Sunday, July 03, 2011


I left Namwianga last Monday morning at 8:30. I was supposed to take an Air France flight out of Johannesburg, South Africa, that afternoon, but the flight was delayed 12 hours. That meant I couldn't make my connecting flights, so Air France booked me on a Delta flight for Tuesday night and put me up in a nice hotel across from the airport. Tuesday afternoon I arrived at the Delta counter and found out I was not even in the Delta computer system and was not going anywhere. After another night in Johannesburg, I finally flew out on Wednesday night and got home Thursday night. My luggage didn't make it here until Saturday. Oh well, I'm finally home and unpacked. It was a great trip and I brought home great memories to treasure.

Student Outreach at Kanyaya

Outreaches are an important part of the training that sponsored students receive at Namwianga. By visiting and ministering in other congregations, the students develop their leadership and preaching skills. Most outreaches from Namwianga are on Sundays. Students get up early to load onto vehicles, jump on bicycles, or just head out on foot to village congregations. But now and then there is a weekend outreach like the recent area-wide meeting at Kanyaya.
Loading for this weekend outreach began on Friday afternoon. And what a load it was! Students brought their mattresses from the dorms and stacked them in the open backs of pickups. Luggage and blankets were tied on top or wedged in on the sides. Vegetables and other food items found a place. And then the riders squeezed in wherever they could. Somehow there was room.
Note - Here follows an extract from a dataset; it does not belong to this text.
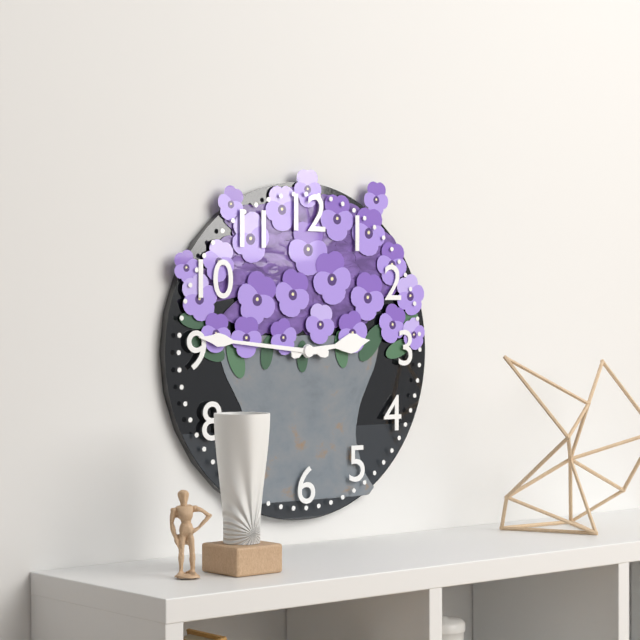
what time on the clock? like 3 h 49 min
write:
2 h 46 min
The students were driven to the village of Kanyaya where an area-wide meeting was held. Almost 150 people from seven congregations gathered in and around the tiny mud brick and thatch church building. Grass-fenced shelter areas had been built underneath shade trees to provide a larger gathering area, and another grass-fenced area was designated as the kitchen where meals were cooked over open fires. For this weekend outreach, the students brought mealie-meal, vegetables, and cooking oil from the college’s kitchen. The village congregation provided water, firewood, and grass shelters.
Rodgers Namuswa is the coordinator for student outreaches. He says the students did most of the teaching, preaching, and song leading for the weekend. On Friday night there were some lessons, but the singing went on until well after midnight. Finally the men settled into their sleeping spots inside the grass fence and the women slept inside the building.
On Saturday the sessions resumed with more preaching and teaching. The college women taught Bible classes to the children and the college men did most of the lessons for the adults. By Saturday night the weather had turned very cold, so three big fires were built to ensure that everyone could be close to a source of heat. At 11:00 the GBCC Heavenly Echoes choir began singing to those gathered around the fires, and the singing continued until 6:00 the next morning.
Rodgers Namuswa describes the warm welcome that college students receive on outreaches like this one: “People like the college students so much! Many village churches are really encouraged a lot by visits from the students. The students are able to do the work of the outreaches because they like to go out and share God’s word.”